How to Use Operating Expenses in Investment Decisions

The absolute value of operating expenses doesn’t provide meaningful insights on its own. To assess the financial health and efficiency of a company, investors need to consider operating expenses in relation to other financial metrics, such as revenue, profit margins, and industry benchmarks.

Compare the company’s OpEx and margins with industry benchmarks. Companies with lower OpEx relative to their revenue compared to industry peers may be more efficient and competitive.

Operating expenses are just one component of the equation. What investors are ultimately interested in is the company’s profitability and its ability to generate returns for shareholders. A company with higher operating expenses might still be highly profitable if it has strong revenue growth and efficient cost management.

Operating and Non-Operating Expenses

Having covered OpEx, let’s now directly address Non-Operating Expenses.

Non-operating Expenses, as the name suggests, are costs not directly linked to a company’s core business activities. They arise from secondary or peripheral activities.

These expenses often include:

  1. Interest Expense: Costs related to interest on loans or debt.
  2. Losses on Investments: Any losses incurred from investments in stocks, bonds, or other assets.
  3. Lawsuit Settlements: Costs associated with one time legal settlements or fines.
  4. Restructuring Costs: Expenses related to significant changes in a company’s operations, like layoffs or facility closures.

Operating Expenses (OpEx) and Capital Expenditures (CapEx)

Capital Expenditures (CapEx) represent significant investments made by a company in assets that have a long-term useful life and provide future benefits. These investments aim to improve or expand the business. CapEx includes expenditures such as purchasing or upgrading equipment, acquiring real estate, and constructing new facilities.

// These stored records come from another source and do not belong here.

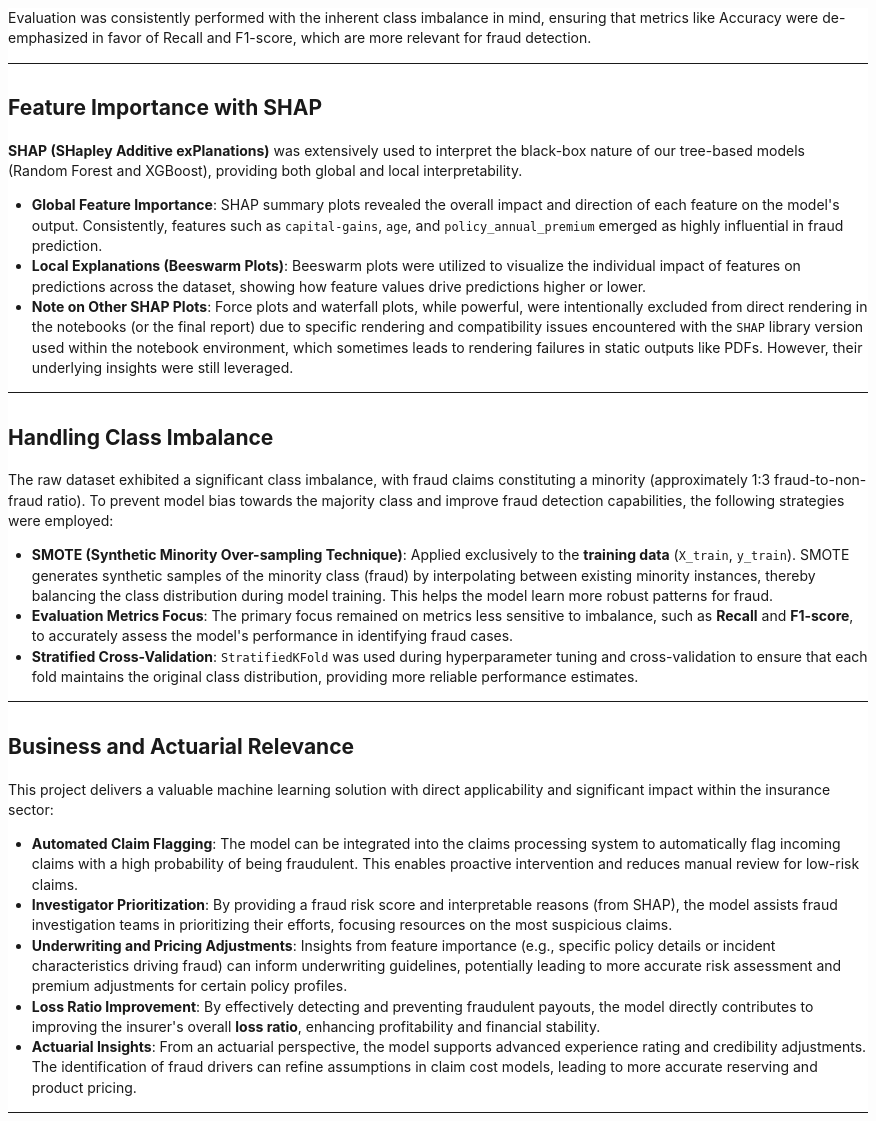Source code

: Evaluation was consistently performed with the inherent class imbalance in mind, ensuring that metrics like Accuracy were de-emphasized in favor of Recall and F1-score, which are more relevant for fraud detection.

---

## Feature Importance with SHAP

**SHAP (SHapley Additive exPlanations)** was extensively used to interpret the black-box nature of our tree-based models (Random Forest and XGBoost), providing both global and local interpretability.

* **Global Feature Importance**: SHAP summary plots revealed the overall impact and direction of each feature on the model's output. Consistently, features such as `capital-gains`, `age`, and `policy_annual_premium` emerged as highly influential in fraud prediction.
* **Local Explanations (Beeswarm Plots)**: Beeswarm plots were utilized to visualize the individual impact of features on predictions across the dataset, showing how feature values drive predictions higher or lower.
* **Note on Other SHAP Plots**: Force plots and waterfall plots, while powerful, were intentionally excluded from direct rendering in the notebooks (or the final report) due to specific rendering and compatibility issues encountered with the `SHAP` library version used within the notebook environment, which sometimes leads to rendering failures in static outputs like PDFs. However, their underlying insights were still leveraged.

---

## Handling Class Imbalance

The raw dataset exhibited a significant class imbalance, with fraud claims constituting a minority (approximately 1:3 fraud-to-non-fraud ratio). To prevent model bias towards the majority class and improve fraud detection capabilities, the following strategies were employed:

* **SMOTE (Synthetic Minority Over-sampling Technique)**: Applied exclusively to the **training data** (`X_train`, `y_train`). SMOTE generates synthetic samples of the minority class (fraud) by interpolating between existing minority instances, thereby balancing the class distribution during model training. This helps the model learn more robust patterns for fraud.
* **Evaluation Metrics Focus**: The primary focus remained on metrics less sensitive to imbalance, such as **Recall** and **F1-score**, to accurately assess the model's performance in identifying fraud cases.
* **Stratified Cross-Validation**: `StratifiedKFold` was used during hyperparameter tuning and cross-validation to ensure that each fold maintains the original class distribution, providing more reliable performance estimates.

---

## Business and Actuarial Relevance

This project delivers a valuable machine learning solution with direct applicability and significant impact within the insurance sector:

* **Automated Claim Flagging**: The model can be integrated into the claims processing system to automatically flag incoming claims with a high probability of being fraudulent. This enables proactive intervention and reduces manual review for low-risk claims.
* **Investigator Prioritization**: By providing a fraud risk score and interpretable reasons (from SHAP), the model assists fraud investigation teams in prioritizing their efforts, focusing resources on the most suspicious claims.
* **Underwriting and Pricing Adjustments**: Insights from feature importance (e.g., specific policy details or incident characteristics driving fraud) can inform underwriting guidelines, potentially leading to more accurate risk assessment and premium adjustments for certain policy profiles.
* **Loss Ratio Improvement**: By effectively detecting and preventing fraudulent payouts, the model directly contributes to improving the insurer's overall **loss ratio**, enhancing profitability and financial stability.
* **Actuarial Insights**: From an actuarial perspective, the model supports advanced experience rating and credibility adjustments. The identification of fraud drivers can refine assumptions in claim cost models, leading to more accurate reserving and product pricing.

---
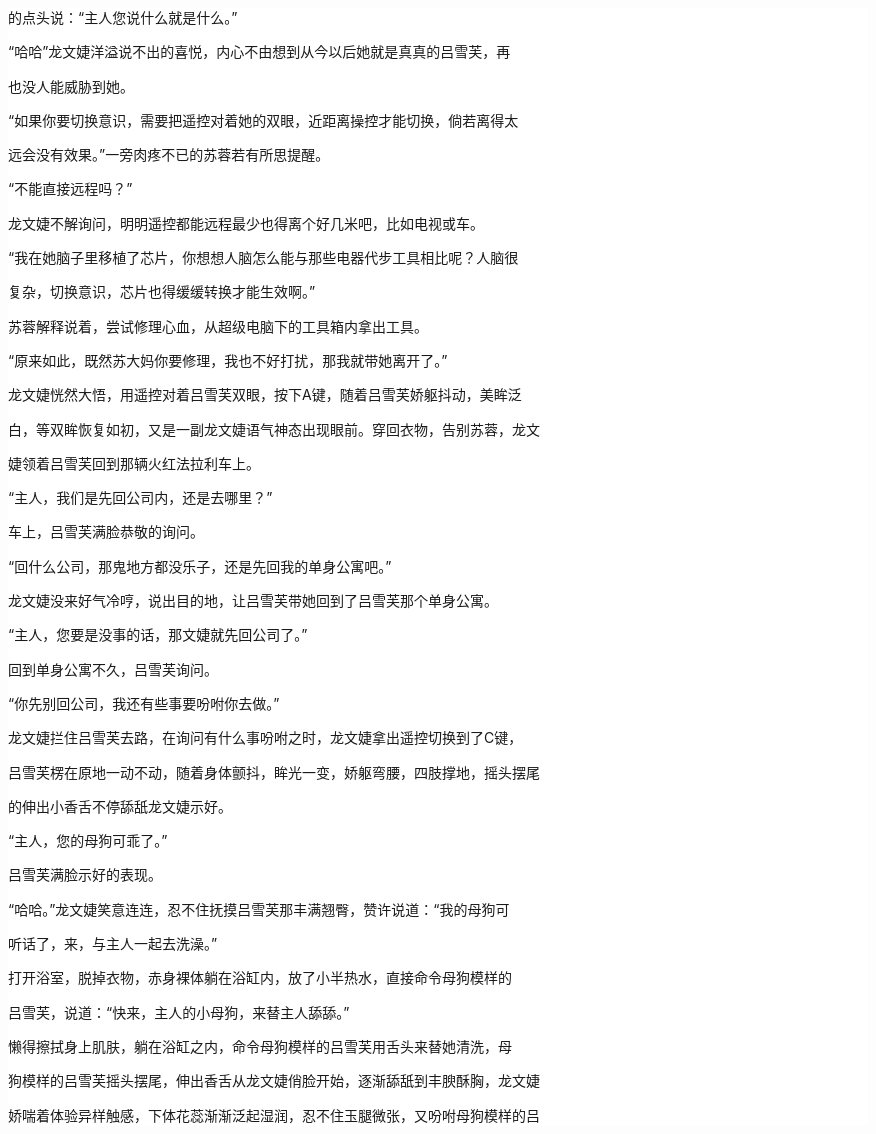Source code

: 的点头说：“主人您说什么就是什么。”

“哈哈”龙文婕洋溢说不出的喜悦，内心不由想到从今以后她就是真真的吕雪芙，再

也没人能威胁到她。

“如果你要切换意识，需要把遥控对着她的双眼，近距离操控才能切换，倘若离得太

远会没有效果。”一旁肉疼不已的苏蓉若有所思提醒。

“不能直接远程吗？”

龙文婕不解询问，明明遥控都能远程最少也得离个好几米吧，比如电视或车。

“我在她脑子里移植了芯片，你想想人脑怎么能与那些电器代步工具相比呢？人脑很

复杂，切换意识，芯片也得缓缓转换才能生效啊。”

苏蓉解释说着，尝试修理心血，从超级电脑下的工具箱内拿出工具。

“原来如此，既然苏大妈你要修理，我也不好打扰，那我就带她离开了。”

龙文婕恍然大悟，用遥控对着吕雪芙双眼，按下A键，随着吕雪芙娇躯抖动，美眸泛

白，等双眸恢复如初，又是一副龙文婕语气神态出现眼前。穿回衣物，告别苏蓉，龙文

婕领着吕雪芙回到那辆火红法拉利车上。

“主人，我们是先回公司内，还是去哪里？”

车上，吕雪芙满脸恭敬的询问。

“回什么公司，那鬼地方都没乐子，还是先回我的单身公寓吧。”

龙文婕没来好气冷哼，说出目的地，让吕雪芙带她回到了吕雪芙那个单身公寓。

“主人，您要是没事的话，那文婕就先回公司了。”

回到单身公寓不久，吕雪芙询问。

“你先别回公司，我还有些事要吩咐你去做。”

龙文婕拦住吕雪芙去路，在询问有什么事吩咐之时，龙文婕拿出遥控切换到了C键，

吕雪芙楞在原地一动不动，随着身体颤抖，眸光一变，娇躯弯腰，四肢撑地，摇头摆尾

的伸出小香舌不停舔舐龙文婕示好。

“主人，您的母狗可乖了。”

吕雪芙满脸示好的表现。

“哈哈。”龙文婕笑意连连，忍不住抚摸吕雪芙那丰满翘臀，赞许说道：“我的母狗可

听话了，来，与主人一起去洗澡。”

打开浴室，脱掉衣物，赤身裸体躺在浴缸内，放了小半热水，直接命令母狗模样的

吕雪芙，说道：“快来，主人的小母狗，来替主人舔舔。”

懒得擦拭身上肌肤，躺在浴缸之内，命令母狗模样的吕雪芙用舌头来替她清洗，母

狗模样的吕雪芙摇头摆尾，伸出香舌从龙文婕俏脸开始，逐渐舔舐到丰腴酥胸，龙文婕

娇喘着体验异样触感，下体花蕊渐渐泛起湿润，忍不住玉腿微张，又吩咐母狗模样的吕

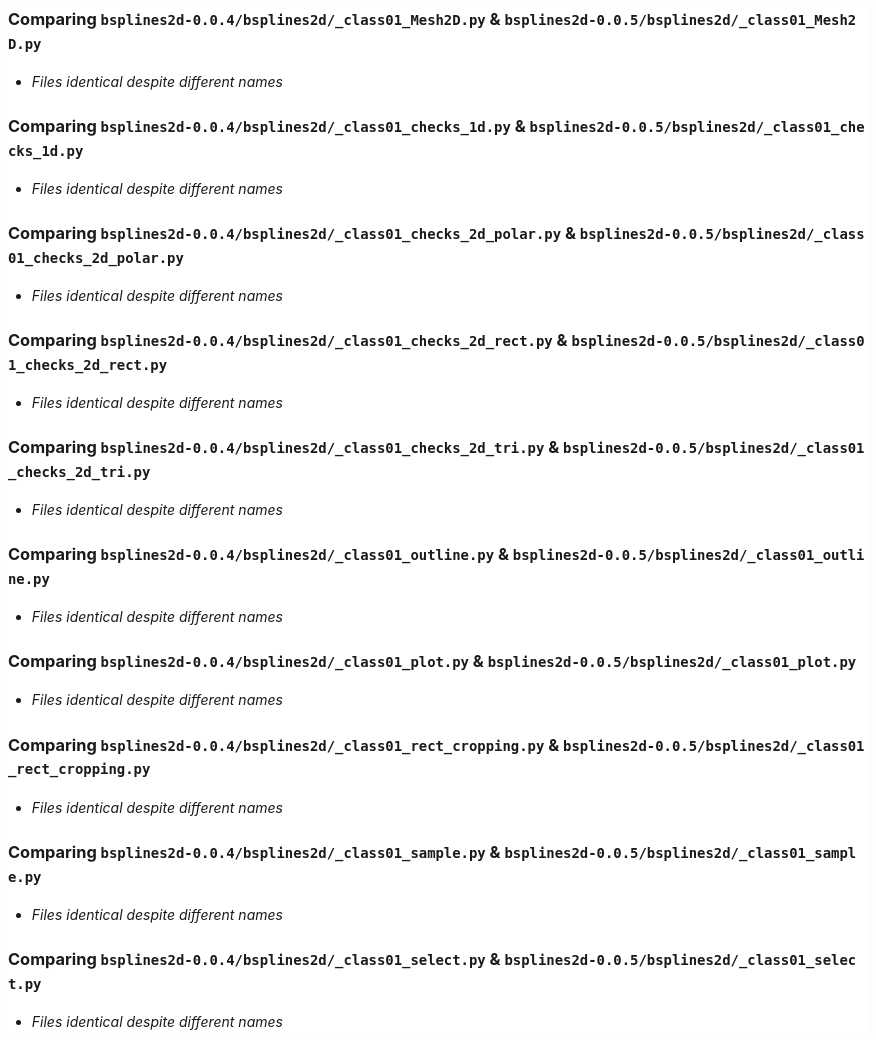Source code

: ### Comparing `bsplines2d-0.0.4/bsplines2d/_class01_Mesh2D.py` & `bsplines2d-0.0.5/bsplines2d/_class01_Mesh2D.py`

 * *Files identical despite different names*

### Comparing `bsplines2d-0.0.4/bsplines2d/_class01_checks_1d.py` & `bsplines2d-0.0.5/bsplines2d/_class01_checks_1d.py`

 * *Files identical despite different names*

### Comparing `bsplines2d-0.0.4/bsplines2d/_class01_checks_2d_polar.py` & `bsplines2d-0.0.5/bsplines2d/_class01_checks_2d_polar.py`

 * *Files identical despite different names*

### Comparing `bsplines2d-0.0.4/bsplines2d/_class01_checks_2d_rect.py` & `bsplines2d-0.0.5/bsplines2d/_class01_checks_2d_rect.py`

 * *Files identical despite different names*

### Comparing `bsplines2d-0.0.4/bsplines2d/_class01_checks_2d_tri.py` & `bsplines2d-0.0.5/bsplines2d/_class01_checks_2d_tri.py`

 * *Files identical despite different names*

### Comparing `bsplines2d-0.0.4/bsplines2d/_class01_outline.py` & `bsplines2d-0.0.5/bsplines2d/_class01_outline.py`

 * *Files identical despite different names*

### Comparing `bsplines2d-0.0.4/bsplines2d/_class01_plot.py` & `bsplines2d-0.0.5/bsplines2d/_class01_plot.py`

 * *Files identical despite different names*

### Comparing `bsplines2d-0.0.4/bsplines2d/_class01_rect_cropping.py` & `bsplines2d-0.0.5/bsplines2d/_class01_rect_cropping.py`

 * *Files identical despite different names*

### Comparing `bsplines2d-0.0.4/bsplines2d/_class01_sample.py` & `bsplines2d-0.0.5/bsplines2d/_class01_sample.py`

 * *Files identical despite different names*

### Comparing `bsplines2d-0.0.4/bsplines2d/_class01_select.py` & `bsplines2d-0.0.5/bsplines2d/_class01_select.py`

 * *Files identical despite different names*
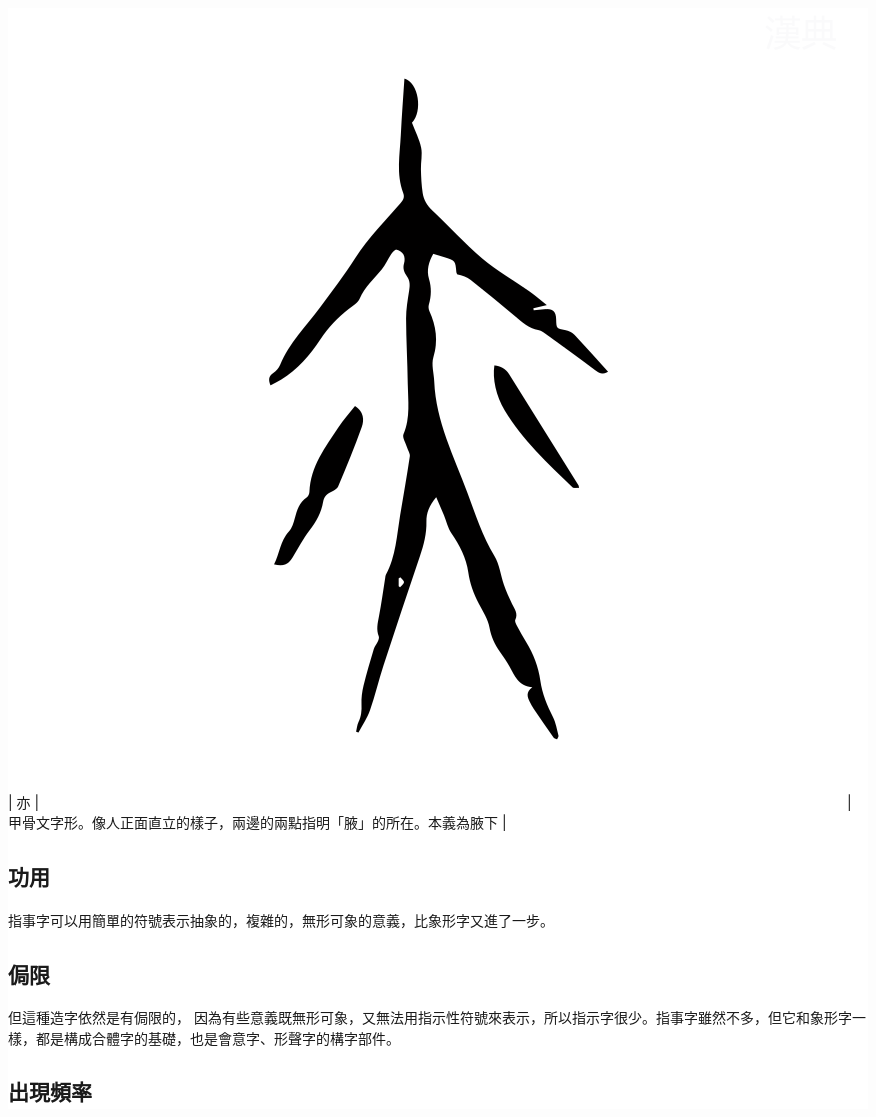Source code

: | <span class="character-block">亦</span> | <img src="%E9%80%A0%E5%AD%97%E6%96%B9%E6%B3%95.assets/43_E6A6.svg" alt="img"/> | 甲骨文字形。像人正面直立的樣子，兩邊的兩點指明「腋」的所在。本義為腋下 |

## 功用

指事字可以用簡單的符號表示抽象的，複雜的，無形可象的意義，比象形字又進了一步。

## 侷限

但這種造字依然是有侷限的， 因為有些意義既無形可象，又無法用指示性符號來表示，所以指示字很少。指事字雖然不多，但它和象形字一樣，都是構成合體字的基礎，也是會意字、形聲字的構字部件。

## 出現頻率
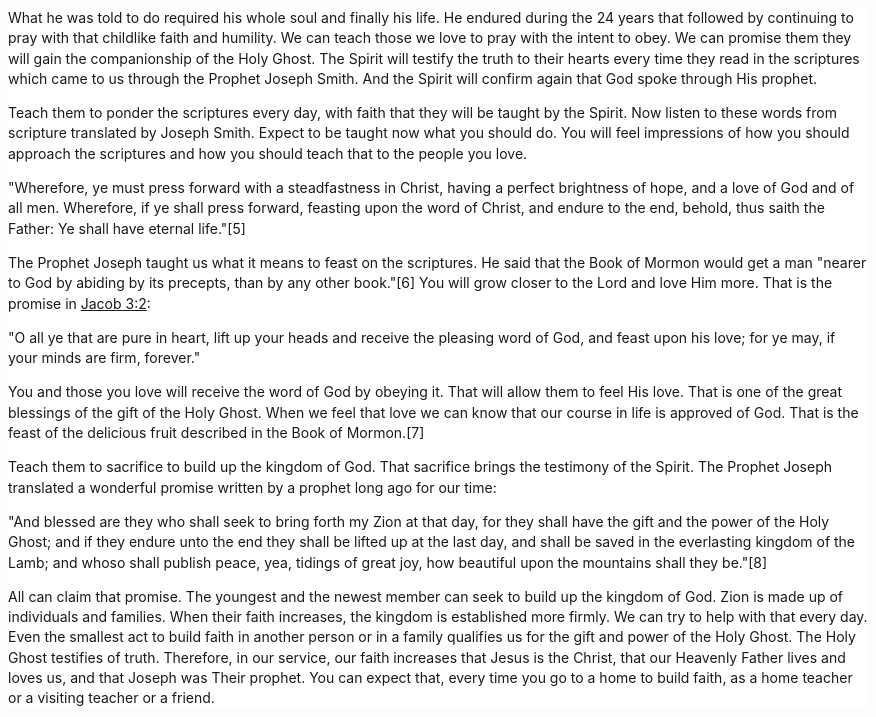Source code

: What he was told to do required his whole soul and finally his life. He
endured during the 24 years that followed by continuing to pray with that
childlike faith and humility. We can teach those we love to pray with the
intent to obey. We can promise them they will gain the companionship of the
Holy Ghost. The Spirit will testify the truth to their hearts every time they
read in the scriptures which came to us through the Prophet Joseph Smith. And
the Spirit will confirm again that God spoke through His prophet.

Teach them to ponder the scriptures every day, with faith that they will be
taught by the Spirit. Now listen to these words from scripture translated by
Joseph Smith. Expect to be taught now what you should do. You will feel
impressions of how you should approach the scriptures and how you should teach
that to the people you love.

"Wherefore, ye must press forward with a steadfastness in Christ, having a
perfect brightness of hope, and a love of God and of all men. Wherefore, if ye
shall press forward, feasting upon the word of Christ, and endure to the end,
behold, thus saith the Father: Ye shall have eternal life."[5]

The Prophet Joseph taught us what it means to feast on the scriptures. He said
that the Book of Mormon would get a man "nearer to God by abiding by its
precepts, than by any other book."[6] You will grow closer to the Lord and
love Him more. That is the promise in [Jacob
3:2](/scriptures/bofm/jacob/3.2?lang=eng#1):

"O all ye that are pure in heart, lift up your heads and receive the pleasing
word of God, and feast upon his love; for ye may, if your minds are firm,
forever."

You and those you love will receive the word of God by obeying it. That will
allow them to feel His love. That is one of the great blessings of the gift of
the Holy Ghost. When we feel that love we can know that our course in life is
approved of God. That is the feast of the delicious fruit described in the
Book of Mormon.[7]

Teach them to sacrifice to build up the kingdom of God. That sacrifice brings
the testimony of the Spirit. The Prophet Joseph translated a wonderful promise
written by a prophet long ago for our time:

"And blessed are they who shall seek to bring forth my Zion at that day, for
they shall have the gift and the power of the Holy Ghost; and if they endure
unto the end they shall be lifted up at the last day, and shall be saved in
the everlasting kingdom of the Lamb; and whoso shall publish peace, yea,
tidings of great joy, how beautiful upon the mountains shall they be."[8]

All can claim that promise. The youngest and the newest member can seek to
build up the kingdom of God. Zion is made up of individuals and families. When
their faith increases, the kingdom is established more firmly. We can try to
help with that every day. Even the smallest act to build faith in another
person or in a family qualifies us for the gift and power of the Holy Ghost.
The Holy Ghost testifies of truth. Therefore, in our service, our faith
increases that Jesus is the Christ, that our Heavenly Father lives and loves
us, and that Joseph was Their prophet. You can expect that, every time you go
to a home to build faith, as a home teacher or a visiting teacher or a friend.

CapEx is recorded on a company’s balance sheet as assets. These assets are depreciated or amortized over their useful life, meaning their cost is spread out over several years, corresponding to their estimated useful lives. The annual depreciation and amortization expense is recorded in the income statement as a component of Operating Expenses (OpEx).

Gallop Insights

  • Operating expenses directly affect a company’s profitability. Higher operating expenses can reduce profits, while effective cost management can lead to higher margins.
  • The context in which operating expenses are viewed is crucial. For ex, Start-up companies may have high operating expenses due to growth investments, while established companies might focus on cost containment.
  • Operating expenses can vary from company to company, and they are typically categorized into several subcategories such as selling expenses, general and administrative expenses, and research and development expenses.